Monday, May 01, 2006

Dear Readers,

I invite you to read this newly revised chapter 4a from my book in progress entitled In Memory of Ben. As always I would very much appreciate your written response if any that you may post in the comments feature of this blog.

Chapter 4a: A Glimpse Forward in Time

Have you ever wondered about the things we do for our children? Right or wrong, well intended though misguided and however utterly ineffectual, they often reaffirm the truism that as parents we too do the "darndest” things.

It is probably best explained by and attributed to our "nesting" instinct-that our first obligation is to protect our children-to enable them not only to defend and protect themselves but also to keep them out of harm's way-both when they are still very young but even after they have done some growing up.

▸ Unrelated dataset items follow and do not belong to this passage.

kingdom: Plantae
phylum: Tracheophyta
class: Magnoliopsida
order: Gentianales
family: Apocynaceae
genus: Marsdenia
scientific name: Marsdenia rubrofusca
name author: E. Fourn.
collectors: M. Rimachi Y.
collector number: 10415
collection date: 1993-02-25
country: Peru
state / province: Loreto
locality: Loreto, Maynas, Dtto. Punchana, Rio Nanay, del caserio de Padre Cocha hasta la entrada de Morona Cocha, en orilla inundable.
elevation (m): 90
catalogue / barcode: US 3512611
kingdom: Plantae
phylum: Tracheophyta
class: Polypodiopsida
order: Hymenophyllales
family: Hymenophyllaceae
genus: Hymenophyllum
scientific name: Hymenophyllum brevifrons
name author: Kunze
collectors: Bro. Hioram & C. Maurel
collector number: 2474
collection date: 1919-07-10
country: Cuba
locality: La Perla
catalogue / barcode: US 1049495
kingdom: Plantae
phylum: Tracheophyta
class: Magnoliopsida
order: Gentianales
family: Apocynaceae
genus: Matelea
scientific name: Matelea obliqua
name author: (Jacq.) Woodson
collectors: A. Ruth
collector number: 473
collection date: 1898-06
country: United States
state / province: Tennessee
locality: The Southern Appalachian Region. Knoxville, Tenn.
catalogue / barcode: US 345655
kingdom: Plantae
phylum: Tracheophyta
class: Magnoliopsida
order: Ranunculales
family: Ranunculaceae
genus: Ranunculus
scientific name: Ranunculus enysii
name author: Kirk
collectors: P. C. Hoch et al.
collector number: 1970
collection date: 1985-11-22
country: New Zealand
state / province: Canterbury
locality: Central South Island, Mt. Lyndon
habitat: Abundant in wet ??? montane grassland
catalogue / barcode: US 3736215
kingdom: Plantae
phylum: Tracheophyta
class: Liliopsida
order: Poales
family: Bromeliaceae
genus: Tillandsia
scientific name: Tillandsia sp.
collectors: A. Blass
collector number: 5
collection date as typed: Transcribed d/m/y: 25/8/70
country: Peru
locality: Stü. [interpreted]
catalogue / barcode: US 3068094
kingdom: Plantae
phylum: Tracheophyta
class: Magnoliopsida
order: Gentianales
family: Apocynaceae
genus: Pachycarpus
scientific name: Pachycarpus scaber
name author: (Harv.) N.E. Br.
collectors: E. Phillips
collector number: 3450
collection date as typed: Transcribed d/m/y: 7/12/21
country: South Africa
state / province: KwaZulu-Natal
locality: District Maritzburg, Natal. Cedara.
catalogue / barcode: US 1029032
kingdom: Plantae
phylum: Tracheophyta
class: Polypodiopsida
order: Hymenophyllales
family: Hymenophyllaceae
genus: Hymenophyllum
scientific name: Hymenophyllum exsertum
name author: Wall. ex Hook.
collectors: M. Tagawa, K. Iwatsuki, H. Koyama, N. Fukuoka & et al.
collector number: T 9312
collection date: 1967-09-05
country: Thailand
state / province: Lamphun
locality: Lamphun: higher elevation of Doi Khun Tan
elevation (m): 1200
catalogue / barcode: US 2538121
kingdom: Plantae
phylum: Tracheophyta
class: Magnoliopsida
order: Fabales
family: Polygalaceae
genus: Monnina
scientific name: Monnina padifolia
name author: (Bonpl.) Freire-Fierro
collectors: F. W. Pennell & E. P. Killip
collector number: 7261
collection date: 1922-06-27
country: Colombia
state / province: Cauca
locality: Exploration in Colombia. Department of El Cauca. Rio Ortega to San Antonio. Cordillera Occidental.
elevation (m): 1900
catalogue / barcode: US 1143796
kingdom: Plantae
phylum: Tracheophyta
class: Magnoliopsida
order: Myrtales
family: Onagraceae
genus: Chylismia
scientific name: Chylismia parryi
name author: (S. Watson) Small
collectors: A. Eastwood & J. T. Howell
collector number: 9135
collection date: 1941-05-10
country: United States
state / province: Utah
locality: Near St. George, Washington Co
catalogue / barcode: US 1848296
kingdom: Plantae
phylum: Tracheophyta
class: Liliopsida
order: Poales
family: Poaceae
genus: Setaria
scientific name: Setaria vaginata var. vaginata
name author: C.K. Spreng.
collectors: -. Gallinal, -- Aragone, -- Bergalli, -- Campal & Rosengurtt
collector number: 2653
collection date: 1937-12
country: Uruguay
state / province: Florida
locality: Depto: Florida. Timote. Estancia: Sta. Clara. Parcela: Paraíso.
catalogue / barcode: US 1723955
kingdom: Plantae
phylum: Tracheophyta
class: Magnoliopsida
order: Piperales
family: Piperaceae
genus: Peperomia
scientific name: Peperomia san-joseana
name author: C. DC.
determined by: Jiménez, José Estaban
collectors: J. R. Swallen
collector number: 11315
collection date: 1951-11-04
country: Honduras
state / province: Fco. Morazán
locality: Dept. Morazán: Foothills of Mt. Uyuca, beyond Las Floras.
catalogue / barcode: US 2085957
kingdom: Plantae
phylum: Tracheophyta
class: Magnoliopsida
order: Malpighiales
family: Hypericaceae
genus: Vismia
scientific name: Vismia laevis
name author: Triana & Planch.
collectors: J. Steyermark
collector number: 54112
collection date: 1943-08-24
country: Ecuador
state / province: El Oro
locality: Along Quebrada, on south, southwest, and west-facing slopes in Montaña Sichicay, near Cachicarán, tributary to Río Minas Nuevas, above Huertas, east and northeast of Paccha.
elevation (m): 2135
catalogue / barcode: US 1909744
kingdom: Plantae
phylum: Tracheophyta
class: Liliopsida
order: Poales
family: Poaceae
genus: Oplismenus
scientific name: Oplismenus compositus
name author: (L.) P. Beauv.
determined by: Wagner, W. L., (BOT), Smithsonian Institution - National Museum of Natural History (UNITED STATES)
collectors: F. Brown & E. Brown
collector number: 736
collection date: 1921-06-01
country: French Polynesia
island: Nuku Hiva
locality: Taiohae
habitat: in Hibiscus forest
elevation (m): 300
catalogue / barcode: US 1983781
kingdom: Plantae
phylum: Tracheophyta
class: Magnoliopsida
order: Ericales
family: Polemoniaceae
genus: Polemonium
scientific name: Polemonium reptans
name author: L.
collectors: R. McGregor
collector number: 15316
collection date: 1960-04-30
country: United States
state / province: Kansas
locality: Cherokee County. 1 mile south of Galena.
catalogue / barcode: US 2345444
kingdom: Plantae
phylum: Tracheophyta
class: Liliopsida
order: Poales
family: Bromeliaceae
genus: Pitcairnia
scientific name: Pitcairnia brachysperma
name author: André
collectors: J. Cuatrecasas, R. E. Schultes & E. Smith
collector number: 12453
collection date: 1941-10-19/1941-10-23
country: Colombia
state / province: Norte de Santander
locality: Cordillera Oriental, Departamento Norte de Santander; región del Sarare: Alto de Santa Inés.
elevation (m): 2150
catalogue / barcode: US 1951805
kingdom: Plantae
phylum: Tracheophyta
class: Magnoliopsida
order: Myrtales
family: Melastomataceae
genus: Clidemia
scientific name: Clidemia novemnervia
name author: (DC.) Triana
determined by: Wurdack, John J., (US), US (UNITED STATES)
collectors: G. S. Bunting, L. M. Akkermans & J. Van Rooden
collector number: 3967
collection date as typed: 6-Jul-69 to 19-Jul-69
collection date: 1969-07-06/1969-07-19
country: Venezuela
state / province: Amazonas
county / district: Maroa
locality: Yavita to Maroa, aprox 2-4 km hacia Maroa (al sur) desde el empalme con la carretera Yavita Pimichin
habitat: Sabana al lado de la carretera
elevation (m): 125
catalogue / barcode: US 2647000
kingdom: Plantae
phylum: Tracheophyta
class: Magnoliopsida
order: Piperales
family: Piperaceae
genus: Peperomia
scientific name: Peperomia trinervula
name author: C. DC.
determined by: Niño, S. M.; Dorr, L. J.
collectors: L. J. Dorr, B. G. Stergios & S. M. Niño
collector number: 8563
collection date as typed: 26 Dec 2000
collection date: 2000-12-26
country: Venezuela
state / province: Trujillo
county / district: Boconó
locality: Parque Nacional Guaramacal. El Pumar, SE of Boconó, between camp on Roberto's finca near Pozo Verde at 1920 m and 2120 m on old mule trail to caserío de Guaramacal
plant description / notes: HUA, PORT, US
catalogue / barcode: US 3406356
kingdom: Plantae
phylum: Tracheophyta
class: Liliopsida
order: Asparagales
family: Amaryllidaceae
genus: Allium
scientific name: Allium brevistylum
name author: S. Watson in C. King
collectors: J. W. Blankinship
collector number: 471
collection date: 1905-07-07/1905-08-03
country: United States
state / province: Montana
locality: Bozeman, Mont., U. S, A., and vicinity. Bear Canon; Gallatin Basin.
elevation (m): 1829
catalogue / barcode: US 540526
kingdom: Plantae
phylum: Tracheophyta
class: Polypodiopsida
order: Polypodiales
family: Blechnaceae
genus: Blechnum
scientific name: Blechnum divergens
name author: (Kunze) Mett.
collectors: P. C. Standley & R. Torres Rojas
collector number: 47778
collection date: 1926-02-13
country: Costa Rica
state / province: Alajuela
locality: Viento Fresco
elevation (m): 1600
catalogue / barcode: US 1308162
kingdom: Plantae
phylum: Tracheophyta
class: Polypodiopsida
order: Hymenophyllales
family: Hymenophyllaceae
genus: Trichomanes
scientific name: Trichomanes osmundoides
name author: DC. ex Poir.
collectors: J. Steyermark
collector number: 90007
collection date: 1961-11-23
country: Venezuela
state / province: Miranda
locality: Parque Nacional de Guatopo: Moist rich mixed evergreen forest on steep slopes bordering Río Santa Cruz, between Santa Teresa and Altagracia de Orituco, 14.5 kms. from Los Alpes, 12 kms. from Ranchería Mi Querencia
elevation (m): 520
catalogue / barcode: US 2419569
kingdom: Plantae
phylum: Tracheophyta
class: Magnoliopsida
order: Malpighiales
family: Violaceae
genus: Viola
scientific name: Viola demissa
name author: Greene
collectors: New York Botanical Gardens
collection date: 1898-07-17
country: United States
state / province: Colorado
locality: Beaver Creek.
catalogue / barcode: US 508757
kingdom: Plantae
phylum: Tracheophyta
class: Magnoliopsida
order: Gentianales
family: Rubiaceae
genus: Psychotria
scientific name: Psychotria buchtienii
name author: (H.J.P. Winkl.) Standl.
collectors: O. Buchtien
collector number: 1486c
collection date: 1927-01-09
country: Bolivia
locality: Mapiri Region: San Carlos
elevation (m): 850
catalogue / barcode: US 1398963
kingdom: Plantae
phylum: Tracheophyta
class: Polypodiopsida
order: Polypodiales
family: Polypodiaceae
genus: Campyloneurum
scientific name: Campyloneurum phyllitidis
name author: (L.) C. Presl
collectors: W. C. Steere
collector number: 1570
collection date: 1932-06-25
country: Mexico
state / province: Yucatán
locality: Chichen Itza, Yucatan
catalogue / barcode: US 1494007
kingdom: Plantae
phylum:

So it was that I tried to interest Ben in playing hockey with a group of Jewish men-one of whom I knew from my synagogue. They were not so much a team as simply a group of guys who enjoyed the "rough and tumble" of ice hockey. "Perfect!" I thought for Ben: skating at which he had always excelled, hard checking against the boards, slap shots ... what could be better? Problem was that this group practiced twice a week at 10:00 p.m., but for several weeks, Ben and I went-he played, I watched and on occasion fell asleep in the stands. Unhappily it did not last beyond two months or so, but back to my motive for a bit.

How was this an example of my "nesting" instinct?

Ben had always been very athletically oriented. My intent was to try to show him ways by which he might maximize his strengths with the added benefit that more regular physical exertion would serve him well as a diabetic. Secondly, I was also trying to demonstrate that there were other "friends choices" out there which, I thought, were more wholesome than Ben's "friends choices"!

You may ask:

‘What was the outcome of all of this “parental engineering’?

Simply put … whenever I tried to make a choice for Ben, it failed-no matter how parentally pure my motive. He invariably reverted to his choices. Interestingly, Ben's mom used to say of him that he had always been a very cautious child-even from his earliest years. The kind of person who carefully surveys a new situation, looking it over, scrutinizing it in an attempt to determine if it seems right for him. All well and good, one might say! Deliberate, cautious in his moves, like playing chess with life itself.

However, as parents-no matter how much we may both encourage and applaud self-reliance in our children, a "stand-up" approach-it is often a heartbreaker to see-that despite the fact that we do know better ... life having taught us. Our children, eager and determined to exercise their autonomy, often end up making poor choices, their own choices indeed but poor ones nevertheless.

So, what does one do if a child is tending in the wrong direction?

Love him then more demonstrably than ever before! Let your actions define both the intent and meaning of "unconditional love" though tempered by discipline, structure and appropriate consequences should he require them.

2 comments:

Anonymous said...

your penmanship is something to be envied. I don't know how much time I have left to read and write your work so I am just going to (possibly erroneously say) your son's up-start was much like mine. You should read a book called "the Scribe." it's fiction, just came out. I too played hockey for two months. Chose the wrong friends. I don't know how long your son lived, got to live? In your writings -in what you wrote in hindsight- you seem like a father I would have been proud to have called my own. I have no right to put a value on life. But life is a mystery and sometimes curses are blessings in disguise.

Alan aka Avrum ben Avrum said...

Dear Anonymous,

Thank you for your time, interest and kind words. I do appreciate them!